Governor Sisyphus fails children’s health
Remember Sisyphus, the man condemned to rolling a boulder to the mountaintop, only to see it roll back to the bottom? Facing a budget deficit of mythical proportions, Governor Gray Davis risks this fate when it comes to protecting children’s health.
Under the governor’s leadership, California has made gains in providing health insurance to uninsured children. Even in this budget year, the governor continues several smart investments to insure children, including enrollment into Medi-Cal and Healthy Families through food-stamp and school-lunch programs, and using the Child Health and Disability Program (CHDP) as a “gateway” to insurance.

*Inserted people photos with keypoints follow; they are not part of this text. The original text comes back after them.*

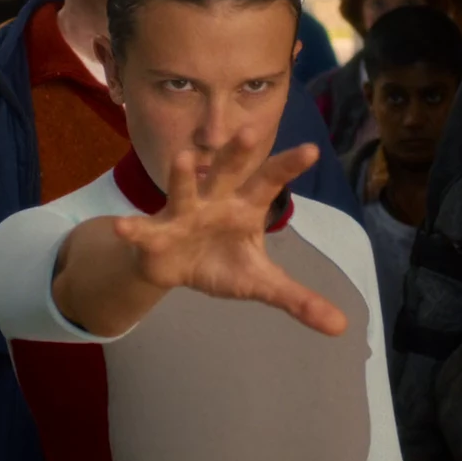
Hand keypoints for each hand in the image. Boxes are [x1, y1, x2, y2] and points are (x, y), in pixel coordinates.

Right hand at [113, 129, 346, 336]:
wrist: (174, 268)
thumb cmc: (222, 263)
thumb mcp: (261, 282)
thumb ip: (298, 299)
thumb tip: (341, 327)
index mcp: (244, 206)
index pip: (270, 182)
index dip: (288, 166)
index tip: (313, 150)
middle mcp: (214, 201)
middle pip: (226, 173)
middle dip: (235, 154)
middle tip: (249, 133)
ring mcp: (182, 213)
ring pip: (183, 190)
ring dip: (181, 176)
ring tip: (181, 157)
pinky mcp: (156, 234)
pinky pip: (142, 230)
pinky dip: (132, 229)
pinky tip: (120, 227)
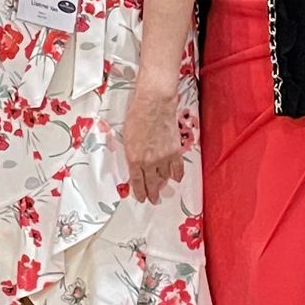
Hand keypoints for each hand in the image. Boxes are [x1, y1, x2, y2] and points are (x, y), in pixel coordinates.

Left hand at [125, 87, 184, 204]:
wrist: (154, 104)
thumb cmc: (137, 116)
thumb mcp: (127, 138)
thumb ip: (132, 154)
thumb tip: (136, 166)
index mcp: (134, 158)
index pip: (137, 182)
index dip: (140, 193)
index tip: (141, 198)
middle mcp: (149, 162)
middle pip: (151, 184)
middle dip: (152, 194)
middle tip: (153, 200)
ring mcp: (164, 158)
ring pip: (164, 178)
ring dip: (163, 184)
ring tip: (162, 188)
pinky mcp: (175, 152)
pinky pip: (178, 169)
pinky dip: (177, 175)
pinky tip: (175, 179)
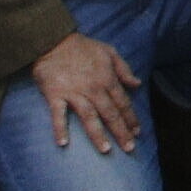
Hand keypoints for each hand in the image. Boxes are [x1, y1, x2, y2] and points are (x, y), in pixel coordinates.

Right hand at [30, 31, 143, 153]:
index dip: (131, 118)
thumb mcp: (109, 52)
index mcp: (107, 79)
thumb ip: (124, 69)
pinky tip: (63, 143)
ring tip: (106, 150)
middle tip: (129, 148)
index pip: (122, 103)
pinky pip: (58, 115)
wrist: (53, 40)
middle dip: (121, 132)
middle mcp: (93, 89)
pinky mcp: (55, 95)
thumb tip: (137, 84)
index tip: (137, 132)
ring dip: (98, 135)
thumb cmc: (82, 46)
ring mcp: (74, 93)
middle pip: (110, 114)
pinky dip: (60, 129)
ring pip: (89, 117)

But here’s where the boulder starts to roll backward. The accomplishments in children’s health will be undercut by several of the governor’s other budget proposals.

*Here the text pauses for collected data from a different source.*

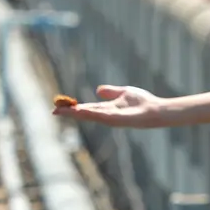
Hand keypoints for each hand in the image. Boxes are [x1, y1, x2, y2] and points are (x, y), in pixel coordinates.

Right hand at [51, 84, 168, 127]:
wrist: (156, 110)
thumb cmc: (142, 102)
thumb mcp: (123, 92)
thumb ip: (111, 92)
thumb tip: (98, 90)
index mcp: (106, 109)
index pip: (86, 108)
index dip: (73, 108)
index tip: (59, 106)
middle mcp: (105, 115)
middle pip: (84, 113)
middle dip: (69, 112)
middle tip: (54, 110)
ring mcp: (110, 118)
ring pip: (89, 115)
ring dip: (75, 114)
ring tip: (61, 111)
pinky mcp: (117, 119)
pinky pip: (101, 116)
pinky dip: (89, 113)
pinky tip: (80, 111)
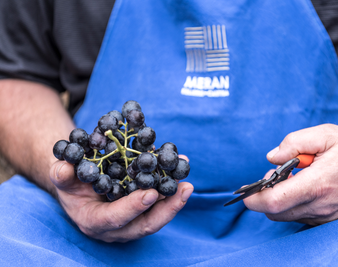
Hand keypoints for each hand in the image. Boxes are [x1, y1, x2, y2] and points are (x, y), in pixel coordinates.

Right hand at [49, 156, 192, 242]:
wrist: (80, 186)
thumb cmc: (70, 183)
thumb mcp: (62, 178)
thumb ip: (61, 175)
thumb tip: (64, 168)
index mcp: (94, 221)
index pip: (115, 219)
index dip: (133, 208)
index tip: (151, 194)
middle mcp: (117, 227)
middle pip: (146, 224)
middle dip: (167, 209)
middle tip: (184, 189)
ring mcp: (132, 220)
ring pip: (157, 216)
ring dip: (174, 199)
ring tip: (187, 180)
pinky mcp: (143, 211)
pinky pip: (160, 204)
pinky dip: (171, 190)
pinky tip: (180, 170)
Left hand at [243, 124, 337, 224]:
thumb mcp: (327, 134)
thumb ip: (295, 141)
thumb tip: (272, 157)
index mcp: (317, 184)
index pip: (275, 201)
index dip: (254, 198)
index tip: (247, 190)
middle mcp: (319, 205)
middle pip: (275, 212)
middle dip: (264, 196)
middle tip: (276, 175)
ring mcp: (323, 216)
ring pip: (285, 216)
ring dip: (278, 200)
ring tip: (292, 179)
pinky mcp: (326, 220)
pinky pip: (298, 217)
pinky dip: (291, 204)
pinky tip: (302, 187)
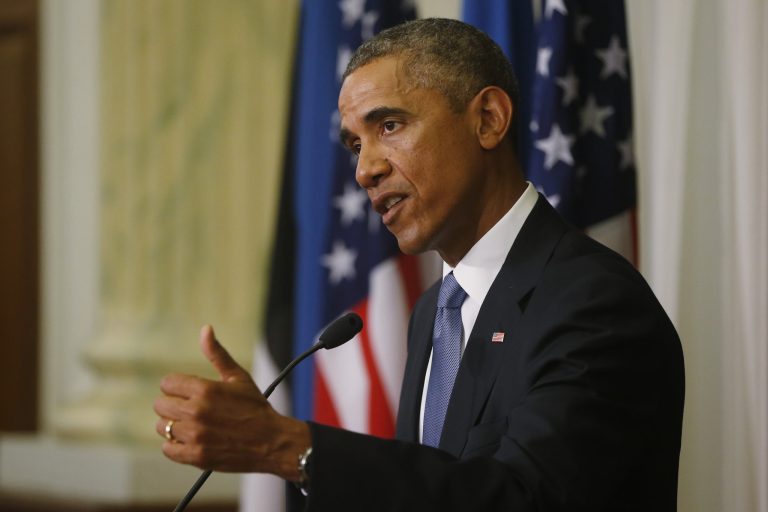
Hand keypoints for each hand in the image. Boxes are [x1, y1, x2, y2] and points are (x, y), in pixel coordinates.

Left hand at [153, 325, 309, 479]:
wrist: (271, 441)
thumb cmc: (255, 407)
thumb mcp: (238, 377)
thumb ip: (217, 353)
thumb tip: (205, 329)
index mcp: (205, 389)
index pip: (167, 384)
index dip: (176, 387)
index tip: (187, 392)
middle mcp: (196, 411)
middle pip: (161, 405)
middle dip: (173, 405)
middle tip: (190, 409)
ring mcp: (195, 435)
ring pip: (162, 427)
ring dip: (174, 426)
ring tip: (192, 425)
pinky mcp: (196, 456)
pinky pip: (168, 449)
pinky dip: (175, 446)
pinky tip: (190, 440)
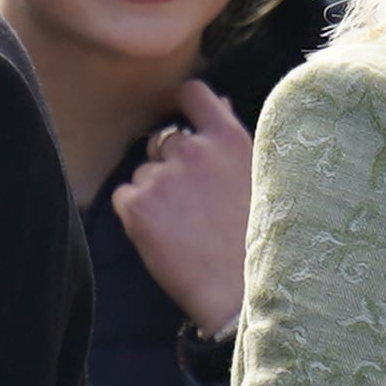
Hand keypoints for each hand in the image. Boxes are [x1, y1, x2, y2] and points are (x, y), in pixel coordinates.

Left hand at [112, 80, 251, 339]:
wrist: (243, 292)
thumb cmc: (261, 240)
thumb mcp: (259, 179)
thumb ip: (231, 140)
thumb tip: (216, 101)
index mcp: (228, 139)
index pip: (192, 94)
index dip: (180, 102)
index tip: (178, 117)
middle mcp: (191, 149)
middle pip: (162, 142)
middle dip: (170, 165)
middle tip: (195, 205)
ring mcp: (161, 176)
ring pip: (144, 174)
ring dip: (156, 194)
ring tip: (188, 229)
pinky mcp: (136, 204)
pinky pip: (125, 197)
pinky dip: (136, 215)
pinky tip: (166, 238)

First, he proposes to eliminate the community-based enrollment-assistance system that is responsible for two-thirds of children’s Healthy Families/Medi-Cal applications. Neighborhood assistants receive modest enrollment fees and support families in renewing their insurance. Losing these assistants means few children will make it through a complex enrollment system. In addition, the potential success of the CHDP gateway will be compromised without local help to navigate the bureaucracy.

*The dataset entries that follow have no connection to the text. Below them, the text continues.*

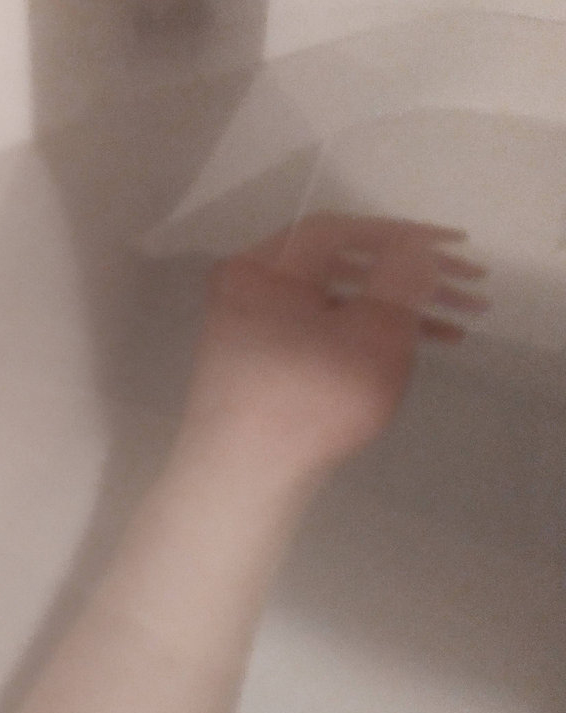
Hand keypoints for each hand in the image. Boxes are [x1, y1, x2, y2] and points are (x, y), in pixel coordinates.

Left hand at [177, 212, 489, 479]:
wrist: (241, 481)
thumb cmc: (310, 403)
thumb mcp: (373, 333)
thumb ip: (401, 279)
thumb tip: (411, 249)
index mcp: (262, 268)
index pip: (341, 231)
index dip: (405, 236)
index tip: (458, 249)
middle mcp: (248, 290)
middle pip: (341, 267)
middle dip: (412, 278)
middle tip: (472, 291)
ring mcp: (249, 330)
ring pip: (336, 305)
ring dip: (398, 311)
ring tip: (462, 325)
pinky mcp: (260, 367)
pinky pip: (320, 335)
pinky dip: (365, 337)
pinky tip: (412, 350)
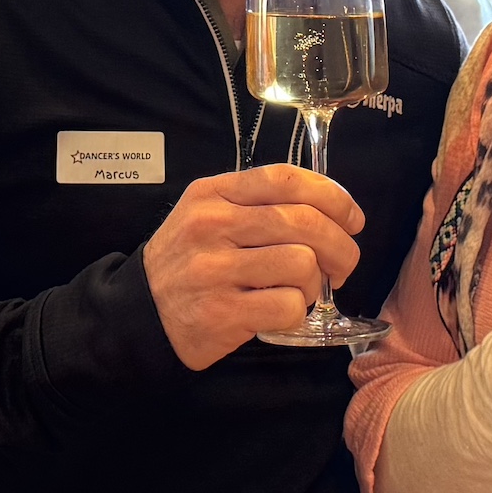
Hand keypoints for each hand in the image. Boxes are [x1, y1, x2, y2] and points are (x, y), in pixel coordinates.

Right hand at [143, 165, 365, 369]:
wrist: (139, 313)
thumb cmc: (188, 262)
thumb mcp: (207, 215)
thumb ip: (258, 203)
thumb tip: (331, 210)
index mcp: (213, 194)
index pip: (287, 179)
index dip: (333, 196)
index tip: (352, 218)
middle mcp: (212, 226)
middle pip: (304, 222)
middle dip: (341, 245)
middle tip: (344, 263)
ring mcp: (214, 270)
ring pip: (302, 265)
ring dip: (315, 283)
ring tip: (301, 290)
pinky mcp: (221, 313)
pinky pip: (288, 306)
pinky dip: (297, 313)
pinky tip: (280, 312)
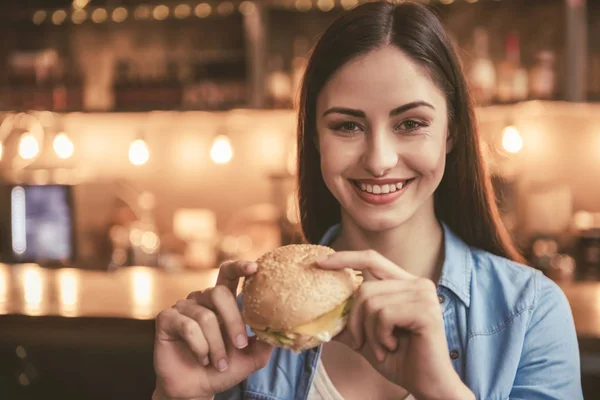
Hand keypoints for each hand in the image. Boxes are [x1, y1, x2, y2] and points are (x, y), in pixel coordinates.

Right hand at [153, 261, 272, 399]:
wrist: (196, 389)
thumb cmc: (223, 369)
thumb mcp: (251, 357)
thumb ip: (265, 341)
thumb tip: (280, 328)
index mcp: (221, 301)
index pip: (229, 274)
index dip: (240, 267)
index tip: (255, 267)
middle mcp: (201, 299)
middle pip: (219, 293)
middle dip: (233, 321)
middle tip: (240, 345)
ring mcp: (183, 307)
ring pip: (205, 316)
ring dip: (216, 345)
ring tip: (218, 363)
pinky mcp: (166, 319)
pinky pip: (188, 326)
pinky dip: (200, 347)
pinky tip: (202, 358)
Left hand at [317, 250, 472, 399]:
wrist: (427, 385)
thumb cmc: (399, 360)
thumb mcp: (367, 337)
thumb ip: (348, 322)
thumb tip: (319, 316)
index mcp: (404, 283)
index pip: (371, 259)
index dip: (345, 258)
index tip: (320, 262)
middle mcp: (417, 283)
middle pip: (365, 288)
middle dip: (354, 320)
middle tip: (361, 343)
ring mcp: (424, 295)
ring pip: (372, 303)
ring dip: (369, 333)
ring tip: (382, 348)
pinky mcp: (426, 310)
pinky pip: (384, 315)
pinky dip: (380, 336)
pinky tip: (392, 347)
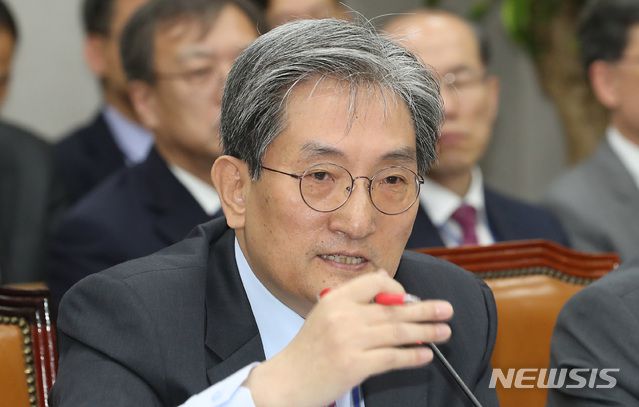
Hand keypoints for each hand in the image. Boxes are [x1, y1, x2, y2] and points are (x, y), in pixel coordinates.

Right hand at [244, 270, 452, 406]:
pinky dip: (412, 355)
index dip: (396, 288)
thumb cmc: (307, 350)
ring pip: (397, 332)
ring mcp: (349, 341)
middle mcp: (343, 316)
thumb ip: (352, 301)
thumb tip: (387, 286)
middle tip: (446, 309)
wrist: (287, 381)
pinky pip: (392, 357)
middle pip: (393, 309)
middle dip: (424, 309)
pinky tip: (425, 354)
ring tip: (443, 331)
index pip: (374, 282)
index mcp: (335, 300)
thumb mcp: (324, 315)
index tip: (408, 296)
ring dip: (425, 331)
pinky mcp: (354, 365)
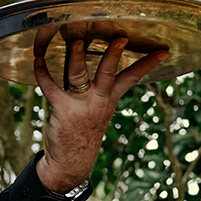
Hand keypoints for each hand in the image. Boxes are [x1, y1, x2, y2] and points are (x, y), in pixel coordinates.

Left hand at [33, 38, 170, 194]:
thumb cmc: (83, 130)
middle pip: (108, 73)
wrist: (71, 162)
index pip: (132, 78)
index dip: (147, 64)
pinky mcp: (61, 109)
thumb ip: (96, 87)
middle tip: (120, 38)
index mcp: (109, 98)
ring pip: (79, 75)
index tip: (163, 51)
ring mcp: (80, 105)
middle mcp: (98, 100)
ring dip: (77, 57)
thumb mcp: (98, 109)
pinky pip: (50, 87)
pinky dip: (42, 72)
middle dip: (113, 56)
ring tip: (77, 41)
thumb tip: (90, 59)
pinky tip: (37, 59)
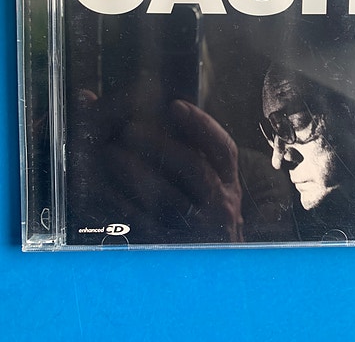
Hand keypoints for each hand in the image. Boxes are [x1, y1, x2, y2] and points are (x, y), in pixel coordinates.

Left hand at [69, 91, 242, 243]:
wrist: (214, 271)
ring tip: (110, 153)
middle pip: (194, 168)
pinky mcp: (172, 247)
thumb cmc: (203, 212)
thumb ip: (193, 150)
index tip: (175, 105)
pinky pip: (144, 223)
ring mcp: (198, 229)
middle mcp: (221, 205)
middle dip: (162, 145)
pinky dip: (123, 204)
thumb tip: (162, 109)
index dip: (201, 124)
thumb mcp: (212, 183)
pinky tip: (103, 188)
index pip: (223, 148)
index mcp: (229, 182)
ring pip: (167, 197)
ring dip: (136, 172)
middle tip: (130, 128)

Second, the governor proposes cuts that will jeopardize low-income working parents’ health. He proposes erecting bureaucratic obstacles to keeping insurance for eligible parents by requiring coverage renewal every three months. In addition, the eligibility level for working parents is going to be lowered dramatically.
These changes will force at least 550,000 working parents off insurance, and this loss will affect children. Studies show that children are less likely to have insurance and visit doctors when their parents are uninsured. Parents whose own health is compromised have trouble keeping jobs and taking care of children. Any purposeful bureaucratic barriers certainly will ensnare children.
The governor and the Legislature must craft a budget that decisively yet sensitively addresses the deficit. But dismantling important investments in health insurance for working families is not fiscally wise. For every dollar California cuts in public insurance spending, we lose nearly two dollars in federal support.
Rather, the governor and Legislature must balance the budget equitably across all Californians by fairly increasing revenues, pursuing federal relief and protecting investments in children. Adding more uninsured families compromises California’s health.
California’s children should never be a weight too burdensome to carry. Working our way to the mountaintop—and staying there—will get much harder.